Elevated serum levels of Angptl2 and CyPA in AMI patients who developed ISR after PCI suggest that these biomarkers may serve as potential risk indicators for predicting ISR following PCI. Given the complex pathophysiology of ISR, which involves inflammation, neointimal hyperplasia, and vascular remodeling, the identification of such biomarkers could provide valuable insights into the underlying mechanisms. Furthermore, these biomarkers may facilitate early risk stratification and guide more aggressive management strategies for high-risk patients, potentially improving outcomes after PCI.

Abbreviations

Angptl2, angiopoietin-like protein 2; CyPA, cyclophilin A; AMI, acute myocardial infarction; ISR, in-stent restenosis; PCI, percutaneous coronary intervention; cTnI, cardiac troponin I; Mb, myoglobin; ROC, receiver operating characteristic; AUC, area under the curve; ELISA, Enzyme-linked immunosorbent assay; TC, total cholesterol; FPG, fasting plasma glucose; LDL-C, low-density lipoprotein cholesterol; HDL-C, high-density lipoprotein cholesterol; TG, triglycerides.

Ethics Statement

The study was conducted in accordance with the principles of the Declaration of Helsinki.

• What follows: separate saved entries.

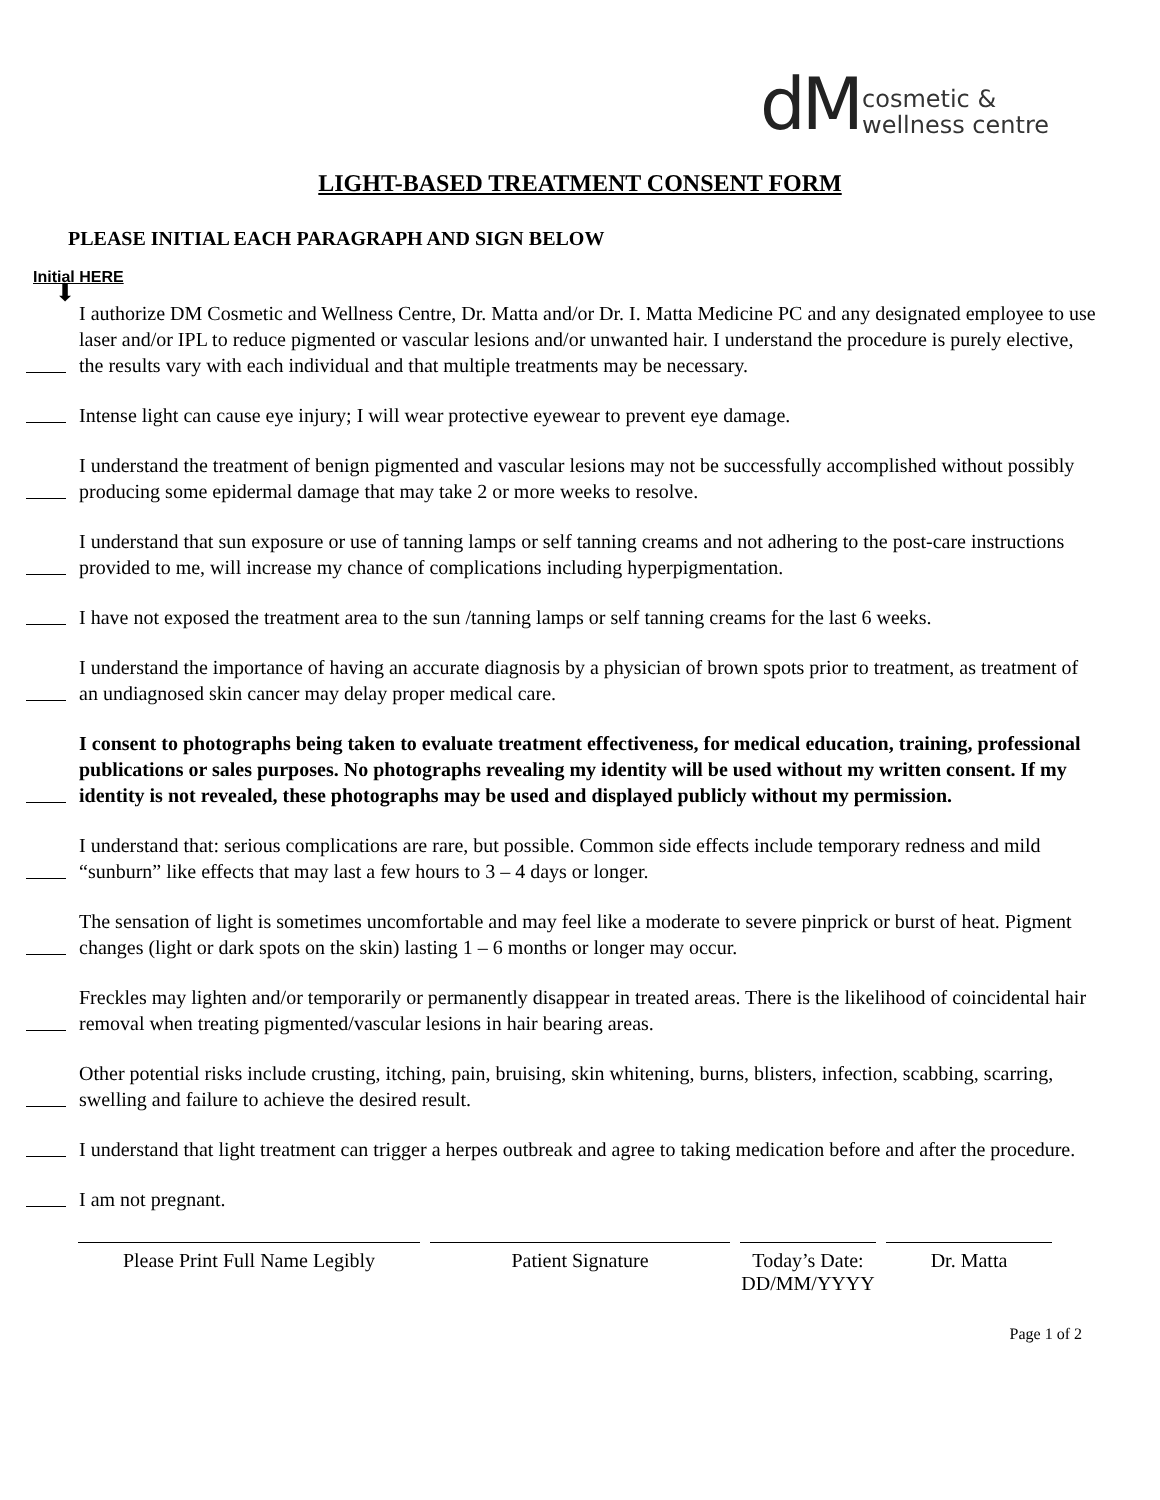dM cosmetic &
wellness centre
LIGHT-BASED TREATMENT CONSENT FORM
PLEASE INITIAL EACH PARAGRAPH AND SIGN BELOW
Initial HERE
⬇
I authorize DM Cosmetic and Wellness Centre, Dr. Matta and/or Dr. I. Matta Medicine PC and any designated employee to use laser and/or IPL to reduce pigmented or vascular lesions and/or unwanted hair. I understand the procedure is purely elective, the results vary with each individual and that multiple treatments may be necessary.
Intense light can cause eye injury; I will wear protective eyewear to prevent eye damage.
I understand the treatment of benign pigmented and vascular lesions may not be successfully accomplished without possibly producing some epidermal damage that may take 2 or more weeks to resolve.
I understand that sun exposure or use of tanning lamps or self tanning creams and not adhering to the post-care instructions provided to me, will increase my chance of complications including hyperpigmentation.
I have not exposed the treatment area to the sun /tanning lamps or self tanning creams for the last 6 weeks.
I understand the importance of having an accurate diagnosis by a physician of brown spots prior to treatment, as treatment of an undiagnosed skin cancer may delay proper medical care.
I consent to photographs being taken to evaluate treatment effectiveness, for medical education, training, professional publications or sales purposes. No photographs revealing my identity will be used without my written consent. If my identity is not revealed, these photographs may be used and displayed publicly without my permission.
I understand that: serious complications are rare, but possible. Common side effects include temporary redness and mild “sunburn” like effects that may last a few hours to 3 – 4 days or longer.
The sensation of light is sometimes uncomfortable and may feel like a moderate to severe pinprick or burst of heat. Pigment changes (light or dark spots on the skin) lasting 1 – 6 months or longer may occur.
Freckles may lighten and/or temporarily or permanently disappear in treated areas. There is the likelihood of coincidental hair removal when treating pigmented/vascular lesions in hair bearing areas.
Other potential risks include crusting, itching, pain, bruising, skin whitening, burns, blisters, infection, scabbing, scarring, swelling and failure to achieve the desired result.
I understand that light treatment can trigger a herpes outbreak and agree to taking medication before and after the procedure.
I am not pregnant.
Please Print Full Name Legibly
Patient Signature Today’s Date:
DD/MM/YYYY
Dr. Matta
Page 1 of 2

Approval was obtained from the ethics committee of Zhejiang Provincial People’s Hospital Bijie Hospital (Approval Number: 2024-10-8), informed consent was waived due to the anonymization of the data.

Funding

This research was supported by the Guizhou Provincial Science and Technology Projects (QKHJC[2024]youth386).

Disclosure

The author(s) report no conflicts of interest in this work.